AfCFTA can make Nigeria Africa’s food basket

Food takes bigger bite out of Nigerians’ wallets

On January 1, 2021, the African Continental Free Trade Agreement (AfCFTA), the world’s largest free trade area, officially came into promulgation. After more than forty-three years of initial dealmaking, African nations reached an agreement to bring the Lagos Plan of Action to effect, which sought to create an African Common Market, promoting collective self-reliance.

Now, just two years after they agreed on the AfCFTA, salient questions have emerged from the all-encompassing nature of the concord. Can the AfCFTA make Nigeria Africa’s food basket?
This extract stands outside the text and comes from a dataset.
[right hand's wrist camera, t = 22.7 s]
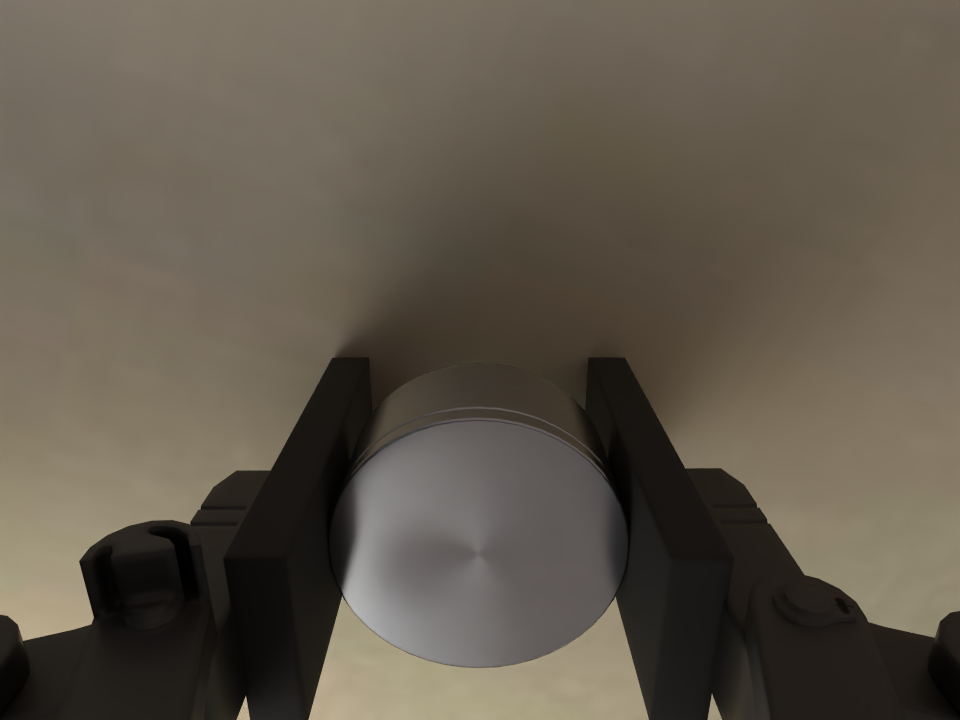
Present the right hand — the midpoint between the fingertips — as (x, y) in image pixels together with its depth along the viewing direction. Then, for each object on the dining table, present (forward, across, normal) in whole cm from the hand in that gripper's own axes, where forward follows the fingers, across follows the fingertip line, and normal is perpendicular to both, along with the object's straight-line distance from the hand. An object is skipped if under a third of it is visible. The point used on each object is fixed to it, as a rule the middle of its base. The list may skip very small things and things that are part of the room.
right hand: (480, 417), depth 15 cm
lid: (-4, 0, 0) cm, 4 cm away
Indeed, to what extent can Nigeria leverage this most auspicious agreement to serve the African agricultural complex? This essay examines how the AfCFTA can return Nigeria to a place serving as Africa’s food basket.

The nature of food imports in Africa

The African Continent consists of 54 countries and over 1.4 billion people, so the African populace’s dietary needs must be significant. Let’s examine the reality of the outsized nature of the African food industry by factoring in the import needs of the continent on certain major foods.
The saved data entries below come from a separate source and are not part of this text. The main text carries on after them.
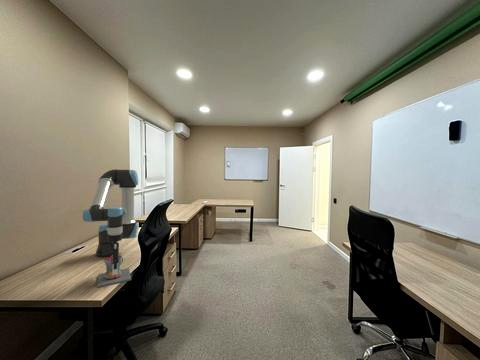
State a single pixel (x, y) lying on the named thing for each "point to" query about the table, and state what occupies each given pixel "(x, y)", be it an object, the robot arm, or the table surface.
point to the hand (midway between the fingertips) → (114, 269)
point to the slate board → (122, 278)
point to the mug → (109, 267)
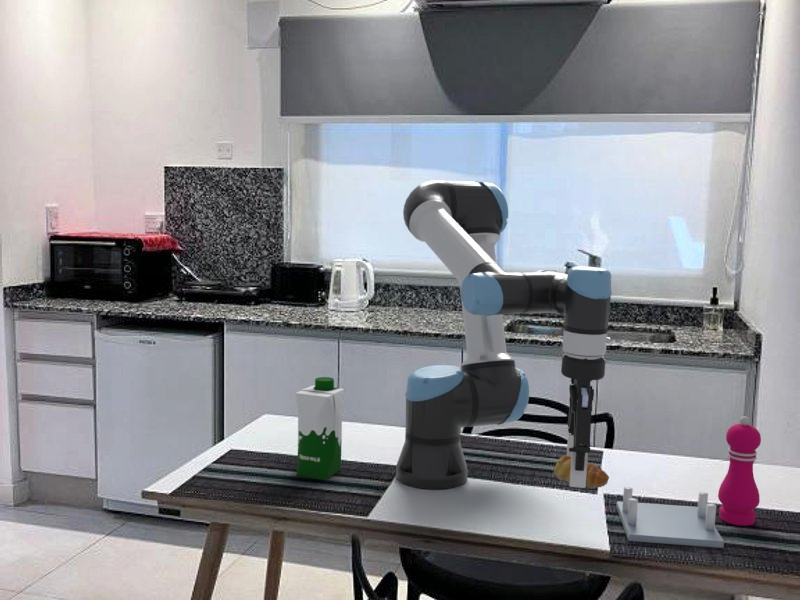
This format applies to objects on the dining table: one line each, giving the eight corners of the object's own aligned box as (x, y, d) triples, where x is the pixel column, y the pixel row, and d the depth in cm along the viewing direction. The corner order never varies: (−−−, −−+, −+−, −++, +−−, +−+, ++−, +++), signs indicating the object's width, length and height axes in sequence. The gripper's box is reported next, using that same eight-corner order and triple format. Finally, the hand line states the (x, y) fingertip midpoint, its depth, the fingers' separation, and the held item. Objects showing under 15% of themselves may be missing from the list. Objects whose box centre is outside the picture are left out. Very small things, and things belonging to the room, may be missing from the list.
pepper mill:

Take Wheat, for instance. While the African population increased by 32% between the 2007-2008 and the 2018-2019 planting seasons, African continental wheat imports increased by 68% over the same period, surging from 27.3 million tonnes of wheat imports to 47 million tonnes.

On rice imports, the continent imported around 16.6 million metric tons of rice in the 2020-2021 trade year, with most of the rice going to sub-Saharan Africa. North Africa stood more self-sufficient in rice production, having imported only one million metric tons of rice out of the cumulative African rice imports of 16.6 million metric tons.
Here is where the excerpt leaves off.